Employers given a warning

“From January 2022, we’ll be running a pilot in which the Directorate of Inspection of Factory and Establishment (DIFE) will play a key role”, Uddin explains. “The inspectors will be visiting all the factories and sewing workshops in this area and the unions will also be keeping their eyes and ears open. The employers will not be permitted to recruit any new children and will be issued with a warning if they violate the new rules. After five warnings, the inspectorate will shut down the business. Any children still at work there will be identified and linked back to their town or area of origin. These are often orphans, or children from broken families, or who have parents who themselves are unable to work. They often come from rural areas, and our intention is to make the local authorities responsible for them.”

Social dialogue for child labour-free places to work

Trade unions are playing an important part in this process. BLF set up local unions, which also became affiliated to the large trade union federation BTGWL. The elected leaders were trained by BLF and Mondiaal FNV. They then entered into discussions with employers and local authorities, and engaged the local community in the fight against child labour.

Partly on the advice of Mondiaal FNV, BLF mainly restricts itself to the transition to child labour-free places of work, as child care provision for working children is the responsibility of the Bengal authorities. There are plans in place, Uddin goes on to say.

“For example, boarding schools where children learn technical skills and have a place to stay until they have reached the legal age to start work. These kinds of education centres are already in existence, but still insufficient in number. And we would prefer them to be in the town or area they themselves come from.”
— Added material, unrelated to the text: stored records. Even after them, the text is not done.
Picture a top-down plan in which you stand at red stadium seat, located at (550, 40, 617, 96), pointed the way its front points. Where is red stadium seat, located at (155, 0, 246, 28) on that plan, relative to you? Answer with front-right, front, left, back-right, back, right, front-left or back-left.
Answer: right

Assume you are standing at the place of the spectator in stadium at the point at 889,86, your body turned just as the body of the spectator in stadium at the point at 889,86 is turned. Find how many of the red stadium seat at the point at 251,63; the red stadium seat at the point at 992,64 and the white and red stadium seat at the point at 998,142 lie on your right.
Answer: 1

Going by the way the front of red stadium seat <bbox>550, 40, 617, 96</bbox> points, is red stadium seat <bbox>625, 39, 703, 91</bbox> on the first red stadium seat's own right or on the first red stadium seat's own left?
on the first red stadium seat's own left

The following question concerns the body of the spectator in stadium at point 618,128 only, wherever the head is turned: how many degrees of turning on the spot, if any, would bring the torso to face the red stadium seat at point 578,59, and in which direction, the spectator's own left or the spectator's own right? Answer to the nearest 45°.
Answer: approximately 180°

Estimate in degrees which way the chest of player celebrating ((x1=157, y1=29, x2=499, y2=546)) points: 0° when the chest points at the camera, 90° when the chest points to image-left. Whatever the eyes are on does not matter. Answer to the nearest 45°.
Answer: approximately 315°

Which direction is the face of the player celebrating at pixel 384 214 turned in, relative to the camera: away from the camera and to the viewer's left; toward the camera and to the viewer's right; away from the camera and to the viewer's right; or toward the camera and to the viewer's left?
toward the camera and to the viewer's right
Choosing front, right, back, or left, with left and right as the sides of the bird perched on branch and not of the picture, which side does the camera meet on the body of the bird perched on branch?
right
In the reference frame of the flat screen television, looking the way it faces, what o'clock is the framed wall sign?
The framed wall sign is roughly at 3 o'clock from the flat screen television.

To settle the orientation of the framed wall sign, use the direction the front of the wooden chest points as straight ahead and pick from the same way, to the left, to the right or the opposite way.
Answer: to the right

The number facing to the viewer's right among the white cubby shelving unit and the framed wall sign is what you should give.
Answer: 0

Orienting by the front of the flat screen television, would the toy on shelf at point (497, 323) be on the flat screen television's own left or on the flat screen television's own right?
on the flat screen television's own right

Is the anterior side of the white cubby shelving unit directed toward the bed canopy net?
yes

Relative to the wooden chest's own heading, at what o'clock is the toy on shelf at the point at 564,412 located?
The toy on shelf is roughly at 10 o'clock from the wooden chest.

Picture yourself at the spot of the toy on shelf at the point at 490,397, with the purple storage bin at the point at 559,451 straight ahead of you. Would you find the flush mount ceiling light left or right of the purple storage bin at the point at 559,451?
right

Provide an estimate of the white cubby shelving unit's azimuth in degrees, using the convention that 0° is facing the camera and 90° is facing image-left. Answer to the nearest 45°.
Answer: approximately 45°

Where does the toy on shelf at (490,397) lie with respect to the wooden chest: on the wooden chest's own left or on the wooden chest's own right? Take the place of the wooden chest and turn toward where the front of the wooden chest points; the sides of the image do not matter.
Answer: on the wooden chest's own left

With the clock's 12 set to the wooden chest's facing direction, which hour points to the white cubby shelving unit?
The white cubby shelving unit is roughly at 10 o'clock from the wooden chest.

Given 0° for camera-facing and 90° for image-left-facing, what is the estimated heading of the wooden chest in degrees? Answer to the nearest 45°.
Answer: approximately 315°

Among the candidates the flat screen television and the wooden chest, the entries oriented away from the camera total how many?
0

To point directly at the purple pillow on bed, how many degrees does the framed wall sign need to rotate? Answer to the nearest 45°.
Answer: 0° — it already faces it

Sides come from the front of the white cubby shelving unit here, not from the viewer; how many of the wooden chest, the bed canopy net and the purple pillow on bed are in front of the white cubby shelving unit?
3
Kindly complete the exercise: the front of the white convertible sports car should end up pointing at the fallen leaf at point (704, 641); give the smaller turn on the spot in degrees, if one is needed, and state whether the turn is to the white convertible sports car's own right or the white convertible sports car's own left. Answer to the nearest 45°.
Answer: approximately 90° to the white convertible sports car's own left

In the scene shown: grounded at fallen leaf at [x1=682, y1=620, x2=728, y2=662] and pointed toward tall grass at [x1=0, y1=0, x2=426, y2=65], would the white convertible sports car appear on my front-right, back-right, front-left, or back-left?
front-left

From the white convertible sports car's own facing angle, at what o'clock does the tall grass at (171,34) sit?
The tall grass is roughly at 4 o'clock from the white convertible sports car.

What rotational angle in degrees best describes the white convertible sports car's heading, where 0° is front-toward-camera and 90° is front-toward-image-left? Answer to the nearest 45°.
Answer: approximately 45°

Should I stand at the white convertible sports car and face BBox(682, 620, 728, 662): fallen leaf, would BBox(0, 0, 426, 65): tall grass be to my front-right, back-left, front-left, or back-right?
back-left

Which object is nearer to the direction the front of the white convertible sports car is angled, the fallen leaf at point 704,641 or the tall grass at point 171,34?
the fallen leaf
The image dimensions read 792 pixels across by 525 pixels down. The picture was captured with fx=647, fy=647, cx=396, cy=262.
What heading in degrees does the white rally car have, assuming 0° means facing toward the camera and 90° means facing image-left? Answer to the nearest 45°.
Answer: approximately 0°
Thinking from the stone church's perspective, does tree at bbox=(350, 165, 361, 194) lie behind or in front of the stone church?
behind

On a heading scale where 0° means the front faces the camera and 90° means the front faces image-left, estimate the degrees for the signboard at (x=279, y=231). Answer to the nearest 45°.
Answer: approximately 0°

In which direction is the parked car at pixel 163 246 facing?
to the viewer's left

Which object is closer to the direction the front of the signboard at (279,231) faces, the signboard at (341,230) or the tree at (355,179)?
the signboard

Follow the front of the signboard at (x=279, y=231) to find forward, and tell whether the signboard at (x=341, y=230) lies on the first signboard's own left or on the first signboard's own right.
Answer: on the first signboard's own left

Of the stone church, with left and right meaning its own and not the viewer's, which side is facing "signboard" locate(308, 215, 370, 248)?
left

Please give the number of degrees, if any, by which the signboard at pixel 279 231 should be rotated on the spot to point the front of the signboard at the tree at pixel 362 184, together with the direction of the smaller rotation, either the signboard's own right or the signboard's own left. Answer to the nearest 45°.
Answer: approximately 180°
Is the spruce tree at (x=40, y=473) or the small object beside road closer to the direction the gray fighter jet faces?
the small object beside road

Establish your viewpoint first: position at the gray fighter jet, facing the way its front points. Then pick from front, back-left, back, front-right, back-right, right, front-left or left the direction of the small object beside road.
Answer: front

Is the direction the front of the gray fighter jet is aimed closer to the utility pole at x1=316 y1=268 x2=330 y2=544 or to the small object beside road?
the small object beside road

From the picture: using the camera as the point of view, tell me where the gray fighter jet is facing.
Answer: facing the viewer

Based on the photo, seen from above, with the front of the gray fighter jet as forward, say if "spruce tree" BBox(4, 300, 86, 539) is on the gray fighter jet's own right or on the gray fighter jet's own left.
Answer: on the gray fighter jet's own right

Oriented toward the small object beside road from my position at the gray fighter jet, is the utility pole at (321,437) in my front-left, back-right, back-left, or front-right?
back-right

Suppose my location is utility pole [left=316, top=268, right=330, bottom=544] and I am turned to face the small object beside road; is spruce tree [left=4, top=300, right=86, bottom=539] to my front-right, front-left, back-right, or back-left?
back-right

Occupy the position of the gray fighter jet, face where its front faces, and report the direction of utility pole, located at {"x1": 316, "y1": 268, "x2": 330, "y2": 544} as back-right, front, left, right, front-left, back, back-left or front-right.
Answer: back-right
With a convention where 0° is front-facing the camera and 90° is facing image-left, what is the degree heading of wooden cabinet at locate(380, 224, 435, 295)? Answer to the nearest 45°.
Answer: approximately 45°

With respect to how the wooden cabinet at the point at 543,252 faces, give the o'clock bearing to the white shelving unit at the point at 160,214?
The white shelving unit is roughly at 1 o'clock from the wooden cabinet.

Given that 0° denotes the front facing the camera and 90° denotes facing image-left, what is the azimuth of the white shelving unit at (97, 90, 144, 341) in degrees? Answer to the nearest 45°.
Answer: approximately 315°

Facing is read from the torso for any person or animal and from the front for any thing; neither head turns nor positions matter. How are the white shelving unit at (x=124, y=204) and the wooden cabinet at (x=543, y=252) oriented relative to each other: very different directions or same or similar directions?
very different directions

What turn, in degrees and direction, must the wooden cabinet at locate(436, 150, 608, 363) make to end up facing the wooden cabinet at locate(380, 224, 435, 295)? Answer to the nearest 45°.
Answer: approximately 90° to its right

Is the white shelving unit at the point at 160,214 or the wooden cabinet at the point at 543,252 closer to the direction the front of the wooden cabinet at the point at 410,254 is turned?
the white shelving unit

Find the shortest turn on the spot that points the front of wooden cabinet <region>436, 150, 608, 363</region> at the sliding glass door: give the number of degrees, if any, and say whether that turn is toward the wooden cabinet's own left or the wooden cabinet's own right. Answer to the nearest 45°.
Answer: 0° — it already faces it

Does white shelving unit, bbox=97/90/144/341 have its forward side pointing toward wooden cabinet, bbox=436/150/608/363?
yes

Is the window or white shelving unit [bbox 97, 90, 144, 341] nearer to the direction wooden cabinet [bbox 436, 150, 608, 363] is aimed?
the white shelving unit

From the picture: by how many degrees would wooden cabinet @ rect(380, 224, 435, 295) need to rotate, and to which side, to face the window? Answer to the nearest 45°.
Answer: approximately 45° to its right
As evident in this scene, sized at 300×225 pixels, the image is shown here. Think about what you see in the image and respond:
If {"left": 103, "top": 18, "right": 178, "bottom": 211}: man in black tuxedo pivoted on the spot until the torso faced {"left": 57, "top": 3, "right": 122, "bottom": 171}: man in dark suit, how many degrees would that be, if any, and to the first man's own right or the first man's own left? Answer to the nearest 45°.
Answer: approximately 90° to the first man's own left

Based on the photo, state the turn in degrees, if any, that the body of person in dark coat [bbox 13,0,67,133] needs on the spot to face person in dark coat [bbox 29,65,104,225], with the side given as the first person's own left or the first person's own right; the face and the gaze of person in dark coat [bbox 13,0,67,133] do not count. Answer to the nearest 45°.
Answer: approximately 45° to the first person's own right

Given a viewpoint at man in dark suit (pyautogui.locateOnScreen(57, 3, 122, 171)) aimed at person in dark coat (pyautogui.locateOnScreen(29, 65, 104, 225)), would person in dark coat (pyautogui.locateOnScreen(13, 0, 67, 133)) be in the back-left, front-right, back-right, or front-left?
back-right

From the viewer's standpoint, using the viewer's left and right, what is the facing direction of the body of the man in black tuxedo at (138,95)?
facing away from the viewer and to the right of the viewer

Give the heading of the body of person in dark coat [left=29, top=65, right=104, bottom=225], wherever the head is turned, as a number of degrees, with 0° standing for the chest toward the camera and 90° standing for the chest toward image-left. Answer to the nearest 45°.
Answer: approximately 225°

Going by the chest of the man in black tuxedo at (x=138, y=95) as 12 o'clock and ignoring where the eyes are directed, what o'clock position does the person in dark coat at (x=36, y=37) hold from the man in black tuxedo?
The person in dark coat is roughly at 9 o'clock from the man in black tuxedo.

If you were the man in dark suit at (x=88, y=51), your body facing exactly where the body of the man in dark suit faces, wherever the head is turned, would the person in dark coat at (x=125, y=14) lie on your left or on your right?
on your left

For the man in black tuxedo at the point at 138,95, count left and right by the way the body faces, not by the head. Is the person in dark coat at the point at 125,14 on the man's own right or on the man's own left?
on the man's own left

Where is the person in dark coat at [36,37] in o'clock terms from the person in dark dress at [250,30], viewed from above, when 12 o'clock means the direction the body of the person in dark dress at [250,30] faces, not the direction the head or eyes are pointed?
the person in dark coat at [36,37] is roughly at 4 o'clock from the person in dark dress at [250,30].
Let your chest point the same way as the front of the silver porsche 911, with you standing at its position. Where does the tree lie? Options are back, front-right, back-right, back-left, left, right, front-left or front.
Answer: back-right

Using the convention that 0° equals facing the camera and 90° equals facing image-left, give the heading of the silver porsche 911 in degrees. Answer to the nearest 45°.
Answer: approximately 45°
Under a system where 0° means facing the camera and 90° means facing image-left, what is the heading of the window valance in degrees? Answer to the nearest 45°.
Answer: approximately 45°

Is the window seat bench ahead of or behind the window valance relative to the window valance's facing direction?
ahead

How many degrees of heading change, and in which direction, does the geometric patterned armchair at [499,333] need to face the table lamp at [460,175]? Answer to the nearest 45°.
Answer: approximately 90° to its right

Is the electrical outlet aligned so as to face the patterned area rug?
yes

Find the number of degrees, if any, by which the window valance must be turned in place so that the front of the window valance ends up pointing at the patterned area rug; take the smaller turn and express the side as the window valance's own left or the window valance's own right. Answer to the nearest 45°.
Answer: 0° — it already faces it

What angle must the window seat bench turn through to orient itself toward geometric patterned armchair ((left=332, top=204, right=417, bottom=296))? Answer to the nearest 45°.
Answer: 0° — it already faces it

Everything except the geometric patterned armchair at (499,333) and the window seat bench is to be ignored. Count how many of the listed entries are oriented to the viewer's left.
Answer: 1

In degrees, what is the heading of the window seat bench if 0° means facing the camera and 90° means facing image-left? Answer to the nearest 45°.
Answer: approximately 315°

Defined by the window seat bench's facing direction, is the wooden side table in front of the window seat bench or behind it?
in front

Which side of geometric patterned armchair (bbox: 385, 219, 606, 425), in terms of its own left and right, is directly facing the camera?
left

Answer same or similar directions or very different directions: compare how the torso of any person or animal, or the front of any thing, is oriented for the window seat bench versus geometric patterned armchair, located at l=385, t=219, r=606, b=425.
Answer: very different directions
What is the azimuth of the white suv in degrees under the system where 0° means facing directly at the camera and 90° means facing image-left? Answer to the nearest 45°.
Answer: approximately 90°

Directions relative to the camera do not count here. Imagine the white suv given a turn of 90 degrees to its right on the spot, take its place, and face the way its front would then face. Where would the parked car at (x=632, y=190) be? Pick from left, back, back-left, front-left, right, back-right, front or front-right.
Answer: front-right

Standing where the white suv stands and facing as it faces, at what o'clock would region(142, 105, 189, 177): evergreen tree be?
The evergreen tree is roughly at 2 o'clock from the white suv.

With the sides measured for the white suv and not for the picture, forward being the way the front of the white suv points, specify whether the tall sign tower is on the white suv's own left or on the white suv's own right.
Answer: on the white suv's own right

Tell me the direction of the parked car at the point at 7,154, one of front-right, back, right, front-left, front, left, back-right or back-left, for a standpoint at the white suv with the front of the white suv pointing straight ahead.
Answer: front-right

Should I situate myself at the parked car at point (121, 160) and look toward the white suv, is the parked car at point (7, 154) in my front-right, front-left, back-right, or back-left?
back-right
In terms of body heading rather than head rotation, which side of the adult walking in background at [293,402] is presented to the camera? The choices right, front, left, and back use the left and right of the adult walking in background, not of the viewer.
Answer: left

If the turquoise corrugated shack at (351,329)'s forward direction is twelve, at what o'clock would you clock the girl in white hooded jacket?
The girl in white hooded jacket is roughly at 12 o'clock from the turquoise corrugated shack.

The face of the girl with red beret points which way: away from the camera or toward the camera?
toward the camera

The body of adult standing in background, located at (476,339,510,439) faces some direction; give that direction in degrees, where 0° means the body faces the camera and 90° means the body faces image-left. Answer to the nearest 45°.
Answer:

Still from the video 'Child Labour in Keraniganj' 

Mondiaal FNV happy with outcome of lobby

Since 2017, policy advisor Ruben Korevaar of Mondiaal FNV has been involved in the projects run by BLF. He is “incredibly proud” of BLF’s achievements. “Thanks to our own lobby and those of the unions, Keraniganj has become visible and is now recognised as a priority zone. We are not ourselves in a position to remove all these children from their work situation, as to do that you really need more partners. As well as a government that would take on responsibility for them. In view of the scale and complexity of the challenges in this neighbourhood we have concentrated on lobbying, building social dialogue and entering into partnerships. With employers, public authorities and the local community, because this is how we can increase awareness of child labour and develop a realistic approach to eradicate child labour step by step.”

No longer ignored

Korevaar points to the fact that Bangladesh – just like the rest of the world – has been through economically difficult times since the outbreak of corona. Even before that, the country was not in a strong position, but both the textile and the leather industries, which are of crucial importance for the country, have been extremely hard hit. This economic malaise, plus the fact that the schools were closed for long periods at a time, have also led to a substantial increase in the number of child labourers. “But despite all this, BLF has managed to establish a presence, and can now no longer be ignored. We have invested considerable efforts into achieving this. We now see that local leaders are growing in their role, with the result that BLF no longer bears the main burden. Trade unions and concerned stakeholders are now much more successful in working to achieve a safer future for these children.”